Here are some key charts from the IBM/Ponemon report to consider.
MARRIOTT’S INSURANCE WILL MATTER
Marriott said in its annual report that it carries cybersecurity liability insurance, but it didn’t disclose the deductable or level of coverage.
Although we carry cyber/privacy liability insurance that is designed to protect us against certain losses related to cyber risks, that insurance coverage may not be sufficient to cover all losses or all types of claims that may arise in connection with cyber-attacks, security breaches, and other related breaches. Furthermore, in the future such insurance may not be available to us on commercially reasonable terms, or at all.
In that same report, Marriott noted that its integration of Starwood is a risk as was its global reservation systems.
SEE: Your 2018 guide to cyber insurance is here (ZDNet)
Without knowing the deductible or level of cybersecurity insurance, it’s hard to tell what Marriott will have to spend initially.
One thing is clear: This Marriott breach will result in millions of dollars — if not more than $1 billion in the years to come once you include the IT and legal fees involved.
USING EQUIFAX AS A BENCHMARK
Equifax’s 2017 data breach impacted 145.5 million US consumers whose personally identifiable information was impacted by an attack. In March 2018, Equifax disclosed that 2.4 million more US consumers were impacted. Toss in data losses for UK and Canadian consumers and Equifax was a bit hit to data security.
The rebound from that incident, however, is instructive for Marriott. First, Equifax had much of the expenses covered by cybersecurity insurance. But the company did have to invest heavily in IT systems and security remediation to repair its issues. However, the data breach is still a hit to Equifax’s expense line.

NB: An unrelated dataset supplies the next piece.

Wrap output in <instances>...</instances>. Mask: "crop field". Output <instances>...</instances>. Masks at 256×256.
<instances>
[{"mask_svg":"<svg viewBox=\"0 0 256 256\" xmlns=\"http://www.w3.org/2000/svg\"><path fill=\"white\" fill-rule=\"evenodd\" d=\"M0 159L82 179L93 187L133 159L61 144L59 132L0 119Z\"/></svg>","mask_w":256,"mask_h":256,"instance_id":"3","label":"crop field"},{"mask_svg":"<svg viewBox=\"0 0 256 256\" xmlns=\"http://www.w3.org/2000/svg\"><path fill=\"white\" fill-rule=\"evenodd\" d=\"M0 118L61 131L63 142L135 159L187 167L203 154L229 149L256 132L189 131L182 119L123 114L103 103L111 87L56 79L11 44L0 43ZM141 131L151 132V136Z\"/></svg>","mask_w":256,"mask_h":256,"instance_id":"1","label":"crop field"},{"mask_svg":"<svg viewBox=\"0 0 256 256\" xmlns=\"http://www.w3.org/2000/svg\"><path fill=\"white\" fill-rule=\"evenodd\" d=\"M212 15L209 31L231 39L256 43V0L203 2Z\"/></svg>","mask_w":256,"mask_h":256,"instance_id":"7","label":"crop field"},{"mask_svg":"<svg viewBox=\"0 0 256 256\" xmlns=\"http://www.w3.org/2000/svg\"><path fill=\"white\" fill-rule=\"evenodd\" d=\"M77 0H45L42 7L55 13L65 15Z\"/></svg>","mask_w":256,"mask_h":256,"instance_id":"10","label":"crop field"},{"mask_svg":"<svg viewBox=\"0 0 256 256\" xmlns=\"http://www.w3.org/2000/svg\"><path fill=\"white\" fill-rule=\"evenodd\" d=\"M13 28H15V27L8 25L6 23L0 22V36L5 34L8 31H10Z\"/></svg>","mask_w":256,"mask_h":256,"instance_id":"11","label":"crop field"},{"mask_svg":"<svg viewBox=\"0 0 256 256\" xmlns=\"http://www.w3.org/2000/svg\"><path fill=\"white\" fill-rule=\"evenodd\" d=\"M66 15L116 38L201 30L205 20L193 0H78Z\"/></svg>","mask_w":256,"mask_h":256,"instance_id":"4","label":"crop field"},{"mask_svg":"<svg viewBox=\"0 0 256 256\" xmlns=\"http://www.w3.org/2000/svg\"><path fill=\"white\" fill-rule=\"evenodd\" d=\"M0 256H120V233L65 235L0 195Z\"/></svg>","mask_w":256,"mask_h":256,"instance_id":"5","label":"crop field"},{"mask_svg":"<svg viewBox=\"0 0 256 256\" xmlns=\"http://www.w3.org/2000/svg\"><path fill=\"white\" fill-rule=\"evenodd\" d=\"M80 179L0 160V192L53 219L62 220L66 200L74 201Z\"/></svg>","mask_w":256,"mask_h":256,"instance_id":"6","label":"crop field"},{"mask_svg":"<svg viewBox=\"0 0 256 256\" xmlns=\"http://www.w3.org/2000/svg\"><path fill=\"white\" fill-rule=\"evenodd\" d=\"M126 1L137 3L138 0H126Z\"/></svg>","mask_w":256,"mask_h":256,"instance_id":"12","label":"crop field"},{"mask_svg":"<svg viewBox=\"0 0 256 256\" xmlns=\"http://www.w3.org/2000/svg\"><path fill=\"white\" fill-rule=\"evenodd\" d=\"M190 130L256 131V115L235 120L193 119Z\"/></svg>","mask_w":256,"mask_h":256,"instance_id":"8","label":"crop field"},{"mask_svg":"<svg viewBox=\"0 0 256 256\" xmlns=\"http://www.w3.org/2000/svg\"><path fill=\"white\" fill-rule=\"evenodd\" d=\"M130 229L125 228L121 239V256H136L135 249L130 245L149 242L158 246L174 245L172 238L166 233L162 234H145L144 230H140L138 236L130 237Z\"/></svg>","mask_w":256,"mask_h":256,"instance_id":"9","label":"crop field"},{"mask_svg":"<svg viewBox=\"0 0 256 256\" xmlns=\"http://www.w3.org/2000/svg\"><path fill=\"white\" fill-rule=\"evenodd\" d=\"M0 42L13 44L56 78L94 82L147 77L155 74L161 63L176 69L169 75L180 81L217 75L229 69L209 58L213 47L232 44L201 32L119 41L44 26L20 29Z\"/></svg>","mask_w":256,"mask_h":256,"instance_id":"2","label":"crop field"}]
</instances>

Including technology and security investment, legal and investigative feeds and product liability, Equifax has spent $430.5 million on the incident through its latest quarter. Equifax said it expects 2018 expenses to be more than $350 million due to the “incident and incremental technology and data security costs.”
Equifax also explained that the insurance has helped.
We maintain $125.0 million of cybersecurity insurance coverage, above a $7.5 million deductible, to limit our exposure to losses such as those related to the 2017 cybersecurity incident. During the three months ended September 30, 2018, the Company has not recorded any insurance recoveries. During the nine months ended September 30, 2018, the Company has recorded insurance recoveries of $45.0 million. Since the announcement of the 2017 cybersecurity incident in September 2017, we have recorded and received insurance recoveries of $95.0 million for costs incurred through September 30, 2018.
Here’s the breakdown of the cybersecurity insurance coverage and what Equifax has ultimately paid out since the December breach through Sept. 30.
But insurance doesn’t tell the whole story. After all, based on the insurance payments and receivables, Equifax ultimately only had to pay out $10.7 million. Not much considering the size of the breach.
The catch is that Equifax had $125 million worth of coverage for a cybersecurity incident. The deductible was $7.5 million.
Equifax said the table above includes $113.3 million in pretax expenses for investigating and remediating the cybersecurity incident and all the professional services that went with it. Through Dec. 31, 2017, Equifax included the costs in the table above. In 2018, the expenses were more about the cost of doing business. But free credit monitoring was included in its table.
The company also has ongoing lawsuits related to the incident.
If the security incident had taken place after GDPR came into play, the fine may have been far higher.
Equifax said in a regulatory filing how much of its data sets were stolen in a 2017 breach.
The spending is shifting more toward data security and IT systems. Equifax carries $125 million in cybersecurity insurance with a $7.5 million deductible.